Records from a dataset
>>>

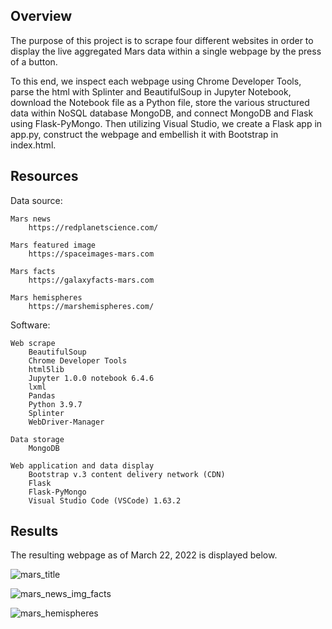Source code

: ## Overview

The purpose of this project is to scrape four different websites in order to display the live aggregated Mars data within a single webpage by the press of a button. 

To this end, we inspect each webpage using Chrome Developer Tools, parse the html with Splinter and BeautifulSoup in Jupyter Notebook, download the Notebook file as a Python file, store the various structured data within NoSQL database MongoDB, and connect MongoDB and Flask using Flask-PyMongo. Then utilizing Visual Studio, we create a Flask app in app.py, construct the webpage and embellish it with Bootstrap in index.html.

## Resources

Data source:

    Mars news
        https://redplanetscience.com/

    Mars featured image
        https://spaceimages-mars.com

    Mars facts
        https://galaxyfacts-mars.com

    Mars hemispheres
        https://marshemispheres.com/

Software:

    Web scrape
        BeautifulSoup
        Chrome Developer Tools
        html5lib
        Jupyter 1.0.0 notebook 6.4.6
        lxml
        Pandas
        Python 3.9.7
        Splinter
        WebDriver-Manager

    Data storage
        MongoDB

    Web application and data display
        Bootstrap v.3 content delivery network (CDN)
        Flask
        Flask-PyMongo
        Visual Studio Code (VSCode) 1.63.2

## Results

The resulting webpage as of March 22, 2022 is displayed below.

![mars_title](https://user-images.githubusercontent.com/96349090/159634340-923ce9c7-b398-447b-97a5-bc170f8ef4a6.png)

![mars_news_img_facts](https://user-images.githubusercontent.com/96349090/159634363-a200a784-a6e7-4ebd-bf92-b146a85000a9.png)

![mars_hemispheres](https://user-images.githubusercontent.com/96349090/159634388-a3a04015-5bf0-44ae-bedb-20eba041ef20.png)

<<<
>>>

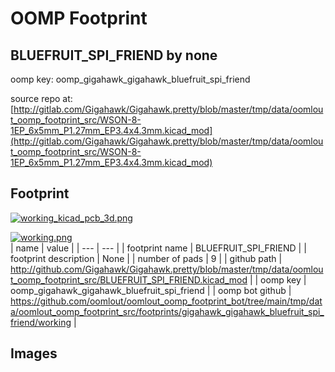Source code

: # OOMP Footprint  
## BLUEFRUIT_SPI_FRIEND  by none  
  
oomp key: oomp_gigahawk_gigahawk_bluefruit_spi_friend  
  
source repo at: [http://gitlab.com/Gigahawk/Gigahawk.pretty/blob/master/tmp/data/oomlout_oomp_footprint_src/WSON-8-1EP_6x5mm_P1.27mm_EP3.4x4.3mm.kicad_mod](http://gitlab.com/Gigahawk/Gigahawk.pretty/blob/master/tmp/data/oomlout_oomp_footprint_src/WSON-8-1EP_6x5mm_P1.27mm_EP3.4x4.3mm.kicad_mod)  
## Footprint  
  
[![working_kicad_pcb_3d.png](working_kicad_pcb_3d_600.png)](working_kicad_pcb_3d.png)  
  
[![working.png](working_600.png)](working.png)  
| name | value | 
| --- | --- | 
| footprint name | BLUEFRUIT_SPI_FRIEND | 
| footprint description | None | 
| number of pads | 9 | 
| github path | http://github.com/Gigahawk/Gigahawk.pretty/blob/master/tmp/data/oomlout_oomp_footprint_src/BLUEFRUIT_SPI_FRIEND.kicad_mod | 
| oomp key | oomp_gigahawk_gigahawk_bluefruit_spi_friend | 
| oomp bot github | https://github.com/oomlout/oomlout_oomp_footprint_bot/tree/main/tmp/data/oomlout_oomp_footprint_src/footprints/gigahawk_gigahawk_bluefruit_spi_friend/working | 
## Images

<<<

-- PROBLEM DETAILS --
Reproduce exactly the lines above from the line with "of pads | 9 |" to the line with "key | oomp_gigahawk_gigahawk_bluefruit_spi_friend |", including both, and add nothing.

-- TASK RESPONSE --
| number of pads | 9 | 
| github path | http://github.com/Gigahawk/Gigahawk.pretty/blob/master/tmp/data/oomlout_oomp_footprint_src/BLUEFRUIT_SPI_FRIEND.kicad_mod | 
| oomp key | oomp_gigahawk_gigahawk_bluefruit_spi_friend | 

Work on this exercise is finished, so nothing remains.